The most probable explanation for this result is that depression and anxiety are reactions to the IBD, because the physical symptoms of the IBD itself including chronic diarrhea, abdominal pain, general weakness, and easy fatigability prevent the patients from carrying on their normal social and occupational life. Moreover, symptoms of irritable bowel syndrome (IBS) may overlap with symptoms of IBD which may contribute to the development of anxiety and depression specially in those in disease remission given IBS’ frequent comorbidity with clinical depression24. Medication side effects could also provide an explanation for our findings, with corticosteroids, commonly used for treatment of IBD, having strong associations with psychiatric illness and the exacerbation of depressive symptoms25. Finally, patients are burdened with the challenges of the impact of the disease itself, including effects on intimacy, other clinical complications and social stigmatization26.

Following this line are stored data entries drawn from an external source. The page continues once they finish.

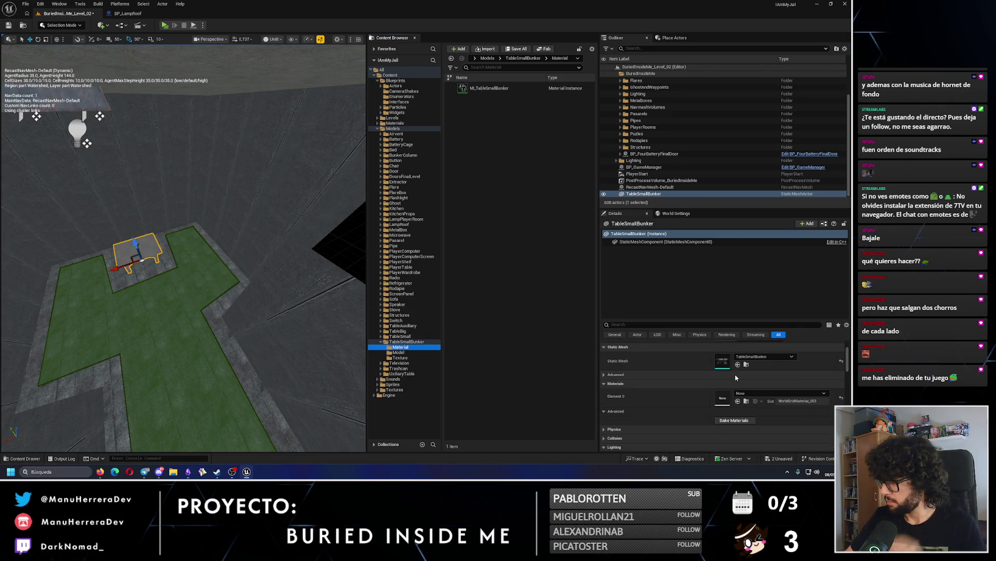
{"action": "mouse_move", "coordinate": [489, 88]}
{"action": "left_mouse_down"}
{"action": "mouse_move", "coordinate": [312, 160]}
{"action": "mouse_move", "coordinate": [189, 260]}
{"action": "mouse_move", "coordinate": [209, 267]}
{"action": "left_mouse_up"}
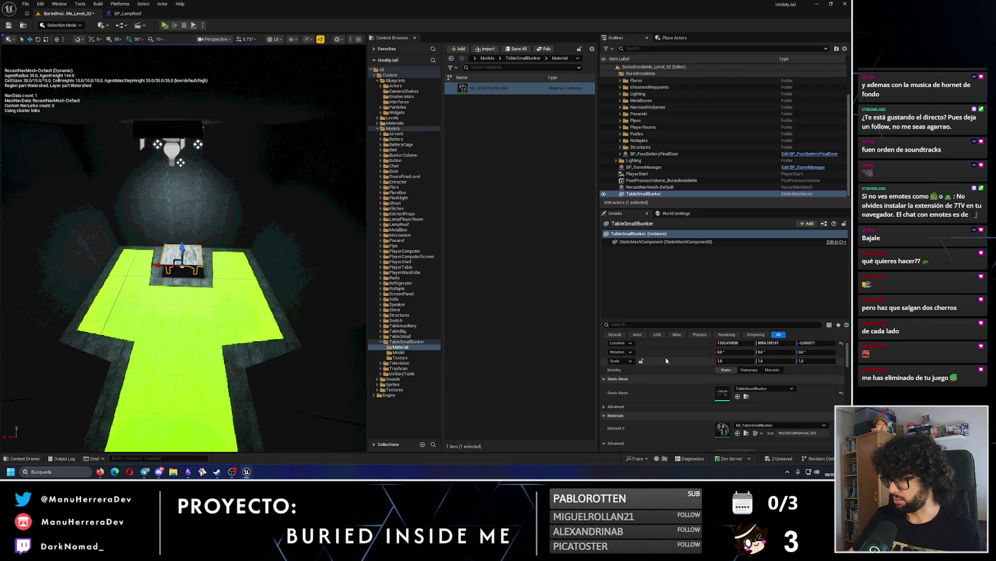
- Move the table to Location X 1300 and slide it along Y
{"action": "key", "text": "Return"}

The limitations of the study include the relatively small number of patients recruited and the fact that the patients were selected from a specialized clinic in a tertiary referral hospital which may have resulted in patients with more severe or active disease compared to community samples. Another limitation is that the psychological symptoms were assessed at the current patient’s status. We did not evaluate lifetime, 12-months risk or changes in psychological status over time. We used patient-reported disease activity and did not measure disease activity using a biomarker, therefore, it is uncertain whether active disease reflected active symptoms due to inflammation or simply active symptoms associated with IBS. However, two thirds of all the patients in our study were females, and unlike other studies, there was no selection bias as all consecutive patients in the clinic agreed to join the study and were recruited27. The interviews with each patient were conducted in person and we used the most up-to-date parameters to evaluate patient PHQ-9 and GAD-7 scores.

Conclusion

Our study has shown that significant percentage of UC patients suffer from anxiety (65.7%) and depressive symptoms (58.6%). There was a correlation between patient-reported disease activity and depressive symptoms, the correlation with anxiety symptoms was less prominent. At this high rate of prevalence, it is justified to screen these patients for the presence of psychiatric comorbidities, especially those with active disease which is often unrecognized and untreated. This might improve the quality of life for patients with UC and promote their mental wellbeing.